You will need to provide certain information to both institutions, such as the Roth IRA account number, the beneficiary’s details, and specific instructions regarding the amount and timing of the transfer. Be prepared for processing times, which can vary depending on the institutions involved. After the transfer, retain all transaction records, including statements from both the 529 plan and the Roth IRA, for your tax records. This documentation helps verify the tax-free nature of the rollover during future tax filings.
If a 529 to Roth IRA transfer is not feasible or desired, several other options exist for managing unused 529 plan funds.
One approach is to change the beneficiary of the 529 plan to another eligible family member. The IRS provides a broad definition of a qualified family member, which includes siblings, children, parents, and first cousins of the original beneficiary. This allows the funds to continue growing tax-free for another individual’s education expenses.

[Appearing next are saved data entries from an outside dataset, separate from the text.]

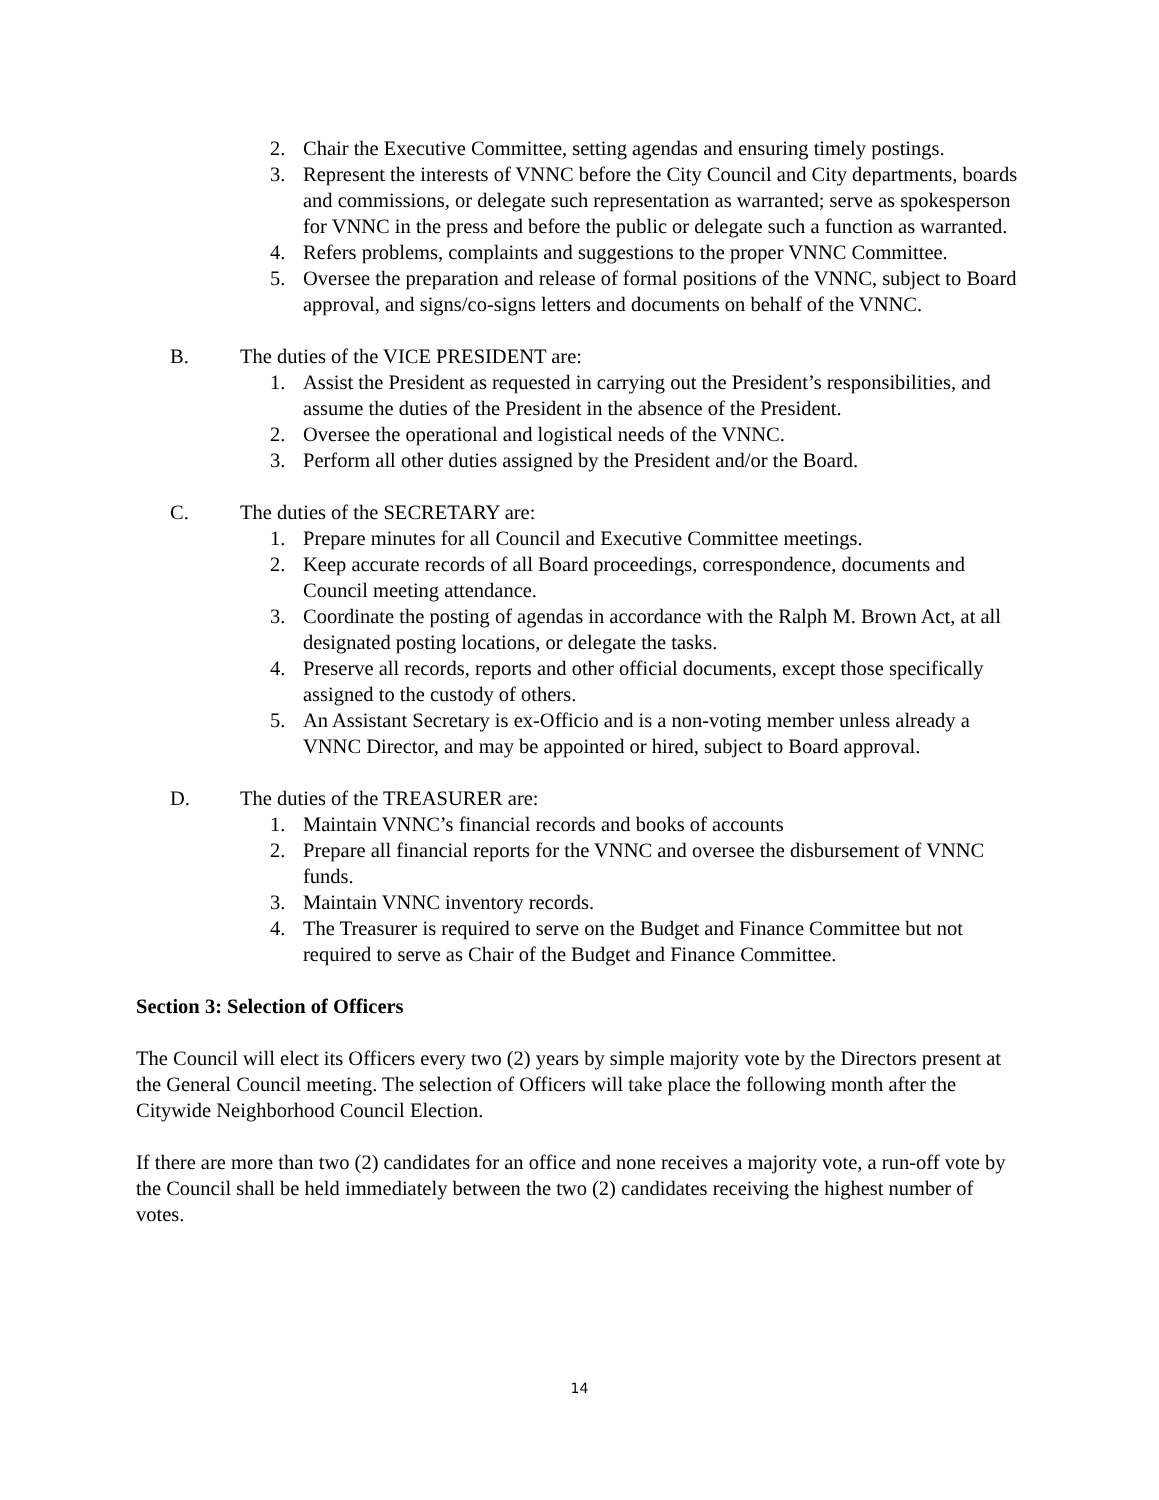2. Chair the Executive Committee, setting agendas and ensuring timely postings.
3. Represent the interests of VNNC before the City Council and City departments, boards and commissions, or delegate such representation as warranted; serve as spokesperson for VNNC in the press and before the public or delegate such a function as warranted.
4. Refers problems, complaints and suggestions to the proper VNNC Committee.
5. Oversee the preparation and release of formal positions of the VNNC, subject to Board approval, and signs/co-signs letters and documents on behalf of the VNNC.
B. The duties of the VICE PRESIDENT are:
1. Assist the President as requested in carrying out the President’s responsibilities, and assume the duties of the President in the absence of the President.
2. Oversee the operational and logistical needs of the VNNC.
3. Perform all other duties assigned by the President and/or the Board.
C. The duties of the SECRETARY are:
1. Prepare minutes for all Council and Executive Committee meetings.
2. Keep accurate records of all Board proceedings, correspondence, documents and Council meeting attendance.
3. Coordinate the posting of agendas in accordance with the Ralph M. Brown Act, at all designated posting locations, or delegate the tasks.
4. Preserve all records, reports and other official documents, except those specifically assigned to the custody of others.
5. An Assistant Secretary is ex-Officio and is a non-voting member unless already a VNNC Director, and may be appointed or hired, subject to Board approval.
D. The duties of the TREASURER are:
1. Maintain VNNC’s financial records and books of accounts
2. Prepare all financial reports for the VNNC and oversee the disbursement of VNNC funds.
3. Maintain VNNC inventory records.
4. The Treasurer is required to serve on the Budget and Finance Committee but not required to serve as Chair of the Budget and Finance Committee.
Section 3: Selection of Officers
The Council will elect its Officers every two (2) years by simple majority vote by the Directors present at the General Council meeting. The selection of Officers will take place the following month after the Citywide Neighborhood Council Election.
If there are more than two (2) candidates for an office and none receives a majority vote, a run-off vote by the Council shall be held immediately between the two (2) candidates receiving the highest number of votes.
14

Funds can be used for K-12 tuition expenses. Up to $10,000 per student per year can be withdrawn tax-free from a 529 plan for tuition at public, private, or religious elementary or secondary schools. Starting July 4, 2025, this expands to include other K-12 expenses like curriculum materials, books, and tutoring services.
529 funds can also cover expenses for apprenticeship programs, provided they are registered and certified under the National Apprenticeship Act.
Funds can be applied towards student loan repayment. The SECURE Act allows for a lifetime limit of $10,000 per beneficiary to be paid towards qualified student loans, including those of the beneficiary or their siblings.
Beyond these specific uses, 529 plans cover a wide range of qualified higher education expenses. These include tuition, fees, books, supplies, equipment, and room and board for students enrolled at least half-time at eligible educational institutions.
If funds are withdrawn for non-qualified expenses, the earnings portion will be subject to federal income tax and a 10% federal penalty.